**Records to use**
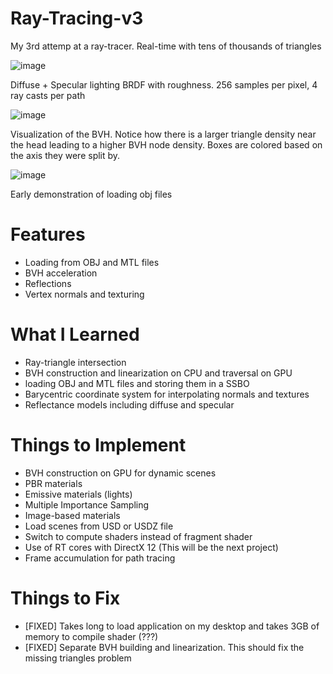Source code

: # Ray-Tracing-v3

My 3rd attemp at a ray-tracer. Real-time with tens of thousands of triangles

![image](https://github.com/mariofvelez/Ray-Tracing-v3/assets/32421774/df0369db-8ea1-4d7a-93f9-8d2644842fdd)

Diffuse + Specular lighting BRDF with roughness. 256 samples per pixel, 4 ray casts per path

![image](https://github.com/mariofvelez/Ray-Tracing-v3/assets/32421774/3a917ddf-b39f-4a5f-b20d-db487217e944)

Visualization of the BVH. Notice how there is a larger triangle density near the head leading to a higher BVH node density. Boxes are colored based on the axis they were split by.

![image](https://github.com/mariofvelez/Ray-Tracing-v3/assets/32421774/1cc5000f-1f63-495b-ae52-a6faf046f977)

Early demonstration of loading obj files

# Features
- Loading from OBJ and MTL files
- BVH acceleration
- Reflections
- Vertex normals and texturing

# What I Learned
- Ray-triangle intersection
- BVH construction and linearization on CPU and traversal on GPU
- loading OBJ and MTL files and storing them in a SSBO
- Barycentric coordinate system for interpolating normals and textures
- Reflectance models including diffuse and specular

# Things to Implement
- BVH construction on GPU for dynamic scenes
- PBR materials
- Emissive materials (lights)
- Multiple Importance Sampling
- Image-based materials
- Load scenes from USD or USDZ file
- Switch to compute shaders instead of fragment shader
- Use of RT cores with DirectX 12 (This will be the next project)
- Frame accumulation for path tracing

# Things to Fix
- [FIXED] Takes long to load application on my desktop and takes 3GB of memory to compile shader (???)
- [FIXED] Separate BVH building and linearization. This should fix the missing triangles problem
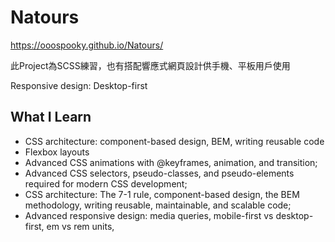 # Natours
 https://ooospooky.github.io/Natours/

此Project為SCSS練習，也有搭配響應式網頁設計供手機、平板用戶使用

Responsive design: Desktop-first




## What I Learn
* CSS architecture: component-based design, BEM, writing reusable code
* Flexbox layouts
* Advanced CSS animations with @keyframes, animation, and transition;
* Advanced CSS selectors, pseudo-classes, and pseudo-elements required for modern CSS development;
* CSS architecture: The 7-1 rule, component-based design, the BEM methodology, writing reusable, maintainable, and scalable code;
* Advanced responsive design: media queries, mobile-first vs desktop-first, em vs rem units,
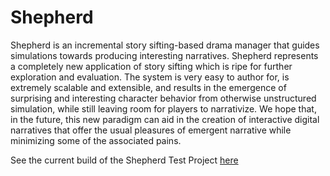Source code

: # Shepherd

Shepherd is an incremental story sifting-based drama manager that guides simulations towards producing interesting narratives. Shepherd represents a completely new application of story sifting which is ripe for further exploration and evaluation. The system is very easy to author for, is extremely scalable and extensible, and results in the emergence of surprising and interesting character behavior from otherwise unstructured simulation, while still leaving room for players to narrativize. We hope that, in the future, this new paradigm can aid in the creation of interactive digital narratives that offer the usual pleasures of emergent narrative while minimizing some of the associated pains.

See the current build of the Shepherd Test Project [here](https://l00tkek.github.io/ecs298g-final-project/)

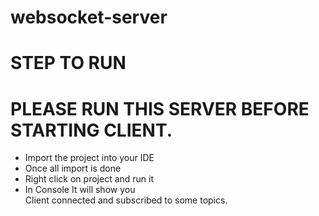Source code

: # websocket-server


# STEP TO RUN

# PLEASE RUN THIS SERVER BEFORE STARTING CLIENT.

  - Import the project into your IDE
  - Once all import is done
  - Right click on project and run it
  - In Console It will show you  
      Client connected and subscribed to some topics.
      
      
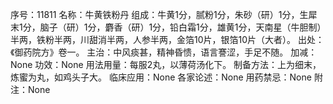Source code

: 序号：11811
名称：牛黄铁粉丹
组成：牛黄1分，腻粉1分，朱砂（研）1分，生犀末1分，脑子（研）1分，麝香（研）1分，铅白霜1分，雄黄1分，天南星（牛胆制）半两，铁粉半两，川甜消半两，人参半两，金箔10片，银箔10片（大者）。
出处：《御药院方》卷一。
主治：中风痰甚，精神昏愦，语言謇涩，手足不随。
加减：None
功效：None
用法用量：每服2丸，以薄荷汤化下。
制备方法：上为细末，炼蜜为丸，如鸡头子大。
临床应用：None
各家论述：None
用药禁忌：None
附注：None
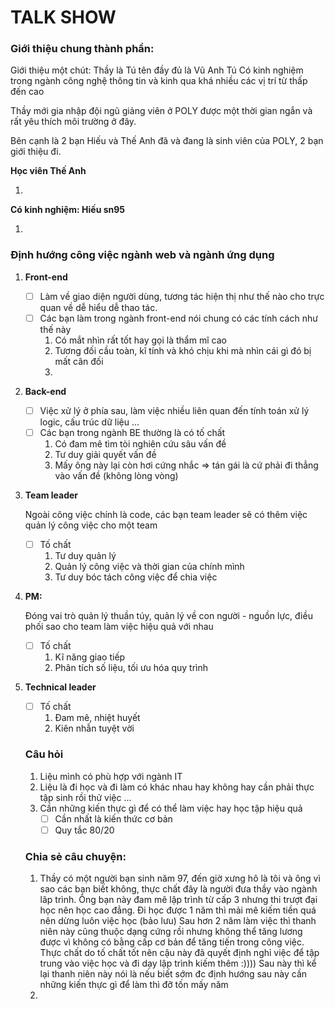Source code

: # TALK SHOW

### **Giới thiệu chung thành phần:**

Giới thiệu một chút: Thầy là Tú tên đầy đủ là Vũ Anh Tú
Có kinh nghiệm trong ngành công nghệ thông tin và kinh qua khá nhiều các vị trí từ thấp đến cao

Thầy mới gia nhập đội ngũ giảng viên ở POLY được một thời gian ngắn và rất yêu thích môi trường ở đây.

Bên cạnh là 2 bạn Hiếu và Thế Anh đã và đang là sinh viên của POLY, 2 bạn giới thiệu đi.

**Học viên Thế Anh**

1. 

**Có kinh nghiệm: Hiếu sn95**

1. 

### **Định hướng công việc ngành web và ngành ứng dụng**

1. **Front-end**
    - [ ]  Làm về giao diện người dùng, tương tác hiện thị như thế nào cho trực quan về dễ hiểu dễ thao tác.
    - [ ]  Các bạn làm trong ngành front-end nói chung có các tính cách như thế này
        1. Có mắt nhìn rất tốt hay gọi là thẩm mĩ cao
        2. Tương đối cầu toàn, kĩ tính và khó chịu khi mà nhìn cái gì đó bị mất cân đối
        3. 
2. **Back-end**
    - [ ]  Việc xử lý ở phía sau, làm việc nhiều liên quan đến tính toán xử lý logic, cấu trúc dữ liệu ...
    - [ ]  Các bạn trong ngành BE thường là có tố chất
        1. Có đam mê tìm tòi nghiên cứu sâu vấn đề
        2. Tư duy giải quyết vấn đề
        3. Mấy ông này lại còn hơi cứng nhắc ⇒ tán gái là cứ phải đi thẳng vào vấn đề (không lòng vòng)
3. **Team leader**
    
    Ngoài công việc chính là code, các bạn team leader sẽ có thêm việc quản lý công việc cho một team
    
    - [ ]  Tố chất
        1. Tư duy quản lý
        2. Quản lý công việc và thời gian của chính mình
        3. Tư duy bóc tách công việc để chia việc
4. **PM:**
    
    Đóng vai trò quản lý thuần túy, quản lý về con người - nguồn lực, điều phối sao cho team làm việc hiệu quả với nhau
    
    - [ ]  Tố chất
        1. Kĩ năng giao tiếp
        2. Phân tích số liệu, tối ưu hóa quy trình
5. **Technical leader**
    - [ ]  Tố chất
        1. Đam mê, nhiệt huyết
        2. Kiên nhẫn tuyệt vời
    
    ### Câu hỏi
    
    1. Liệu mình có phù hợp với ngành IT
    2. Liệu là đi học và đi làm có khác nhau hay không hay cần phải thực tập sinh rồi thử việc ...
    3. Cần những kiến thực gì để có thể làm việc hay học tập hiệu quả
        - [ ]  Cần nhất là kiến thức cơ bản
        - [ ]  Quy tắc 80/20
    
    ### Chia sẻ câu chuyện:
    
    1. Thầy có một người bạn sinh năm 97, đến giờ xưng hô là tôi và ông vì sao các bạn biết không, thực chất đây là người đưa thầy vào ngành lâp trình. Ông bạn này đam mê lập trình từ cấp 3 nhưng thi trượt đại học nên học cao đẳng. Đi học được 1 năm thì mải mê kiếm tiền quá nên dừng luôn việc học (bảo lưu)
    Sau hơn 2 năm làm việc thì thanh niên này cũng thuộc dạng cứng rồi nhưng không thể tăng lương được vì không có bằng cấp cơ bản để tăng tiến trong công việc.
    Thực chất do tố chất tốt nên cậu này đã quyết định nghỉ việc để tập trung vào việc học và đi dạy lập trình kiếm thêm :))))
    Sau này thì kể lại thanh niên này nói là nếu biết sớm đc định hướng sau này cần những kiến thực gì để làm thì đỡ tốn mấy năm
    2.
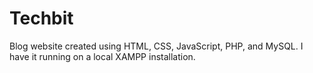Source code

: # Techbit
Blog website created using HTML, CSS, JavaScript, PHP, and MySQL.
I have it running on a local XAMPP installation.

**What you will do**
Once the line with "1. Đam mê, nhiệt huyết" is found in the records above, print exactly that line and every line after it through the line with "### Chia sẻ".

**Exercise solution**
        1. Đam mê, nhiệt huyết
        2. Kiên nhẫn tuyệt vời
    
    ### Câu hỏi
    
    1. Liệu mình có phù hợp với ngành IT
    2. Liệu là đi học và đi làm có khác nhau hay không hay cần phải thực tập sinh rồi thử việc ...
    3. Cần những kiến thực gì để có thể làm việc hay học tập hiệu quả
        - [ ]  Cần nhất là kiến thức cơ bản
        - [ ]  Quy tắc 80/20
    
    ### Chia sẻ câu chuyện:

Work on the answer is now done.